The year before, OceanGate executives had fired their director of marine operations, David Lochridge, after disagreeing with his demand for more rigorous safety checks on the submersible, including ‘testing to prove its integrity’.
He also wanted the company to carry out a scan of Titan’s hull to ‘detect potential flaws’ rather than ‘relying on acoustic monitoring’ – which would only detect an issue ‘milliseconds before an implosion’.
In a court document filed in 2018, lawyers for the company said Lochridge’s employment was terminated because he ‘could not accept’ their research and plans, including safety protocols.
OceanGate also claimed Lochridge ‘desired to be fired’ and had shared confidential information with others and wiped a company hard drive. The firm said he ‘refused to accept the voracity of information’ about safety from Titan’s lead engineer.
Lochridge had relocated from the UK to Washington to work on the development of the Titan – which was previously called Cyclops 2.
A former Royal Navy marine engineer and ship’s diver, he was described by OceanGate as an ‘expert in the field of submarine operations and rescue’.

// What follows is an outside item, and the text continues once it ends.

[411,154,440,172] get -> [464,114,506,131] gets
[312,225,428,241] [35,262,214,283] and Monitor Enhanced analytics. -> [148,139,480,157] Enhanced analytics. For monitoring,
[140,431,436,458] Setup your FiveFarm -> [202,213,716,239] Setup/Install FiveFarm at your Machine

Legal filings obtained by DailyMail.com show that he wrote a report in 2018 which was critical of the company’s research and development process for the vessel.
Lochridge also ‘strongly encouraged that OceanGate utilize a classification agency, such as the American Bureau of Shipping, to inspect and certify the Titan’.
The suit states that ‘OceanGate refused both requests, and stated it was unwilling to pay for a classification agency to inspect its experimental design’.